В 1939 г. в Комаровку на несколько дней приехал восторженно увлечённый математикой семнадцатилетний школьник Женя Мищенко, ныне член-корреспондент АН СССР. Он вскоре был призван в армию и уехал
Сразу после демобилизации он поступил на механико-математический факультет Московского университета и стал с увлечением учиться математике. Учился он хорошо, и когда пришло время выбирать специальность, сделался топологом. Занимался он и большой общественной работой. Вступив, ещё находясь в армии, в ряды КПСС, он в университете скоро настолько выделился своей активной общественной работой, что был избран первым секретарём факультетской комсомольской организации и был им в течение нескольких лет. По окончании университета он поступил в аспирантуру под моим руководством.

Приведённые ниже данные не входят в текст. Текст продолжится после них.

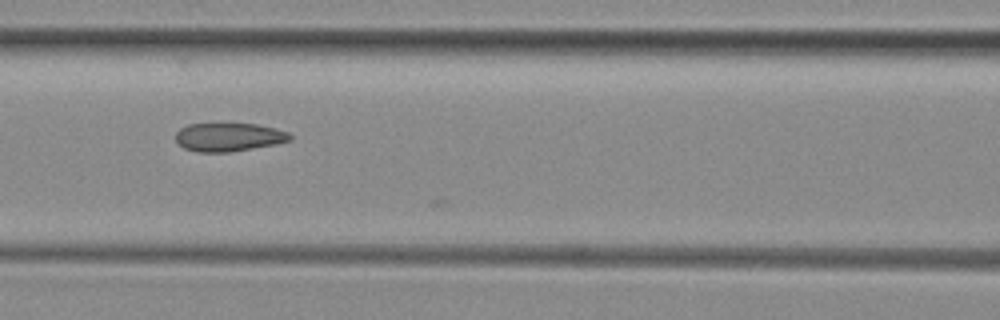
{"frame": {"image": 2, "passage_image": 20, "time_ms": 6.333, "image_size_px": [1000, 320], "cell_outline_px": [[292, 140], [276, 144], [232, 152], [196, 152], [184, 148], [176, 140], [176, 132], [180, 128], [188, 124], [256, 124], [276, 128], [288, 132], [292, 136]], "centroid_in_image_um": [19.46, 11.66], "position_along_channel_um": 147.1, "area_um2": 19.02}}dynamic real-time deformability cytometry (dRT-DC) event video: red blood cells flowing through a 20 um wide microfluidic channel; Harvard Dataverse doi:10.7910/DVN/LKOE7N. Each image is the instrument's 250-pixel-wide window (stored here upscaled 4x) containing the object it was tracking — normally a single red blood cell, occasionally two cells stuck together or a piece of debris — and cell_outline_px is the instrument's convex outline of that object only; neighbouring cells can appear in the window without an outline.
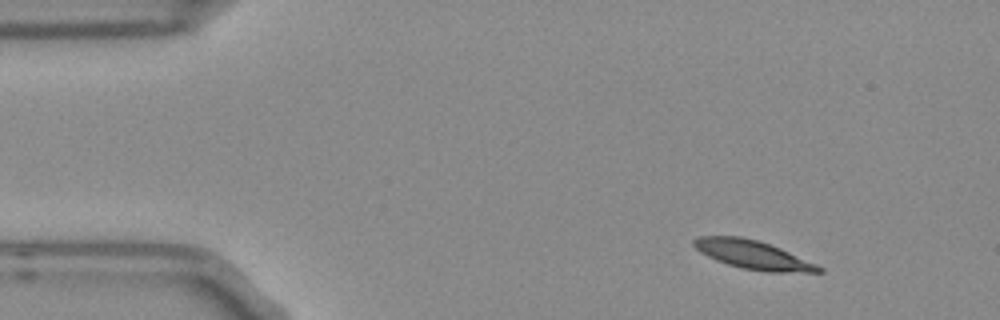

Первая научная проблема, которую я ему дал, примыкала к моей «казанской» работе и, как я потом понял, не была удачно поставленной: она вообще так и осталась не решённой. Вторая проблема требовала построения примеров в связи с моим законом двойственности для незамкнутых множеств. Мищенко её удачно решил, проявив при этом изобретательность и конструктивные математические способности. Его результат был опубликован в «Математическом сборнике».
Ещё в студенческие годы Мищенко познакомился с Л. С. Понтрягиным и стал всё больше подпадать под его математическое влияние. Но и сделавшись в конце концов учеником Льва Семёновича, он никогда не переставал восприниматься мною как мой ученик — в соответствии с моим твёрдым убеждением в необратимости отношений между учителем и учеником: раз возникнув, эти отношения уже не могут отмениться, разве только ценою катастрофы, так же, как и отношения между отцом и сыном. Мне всегда казалось и кажется, что эта точка зрения разделяется Е. Ф. Мищенко; в соответствии с этим наши отношения, не испытав никогда никаких колебаний, всегда оставались и остаются очень сердечными.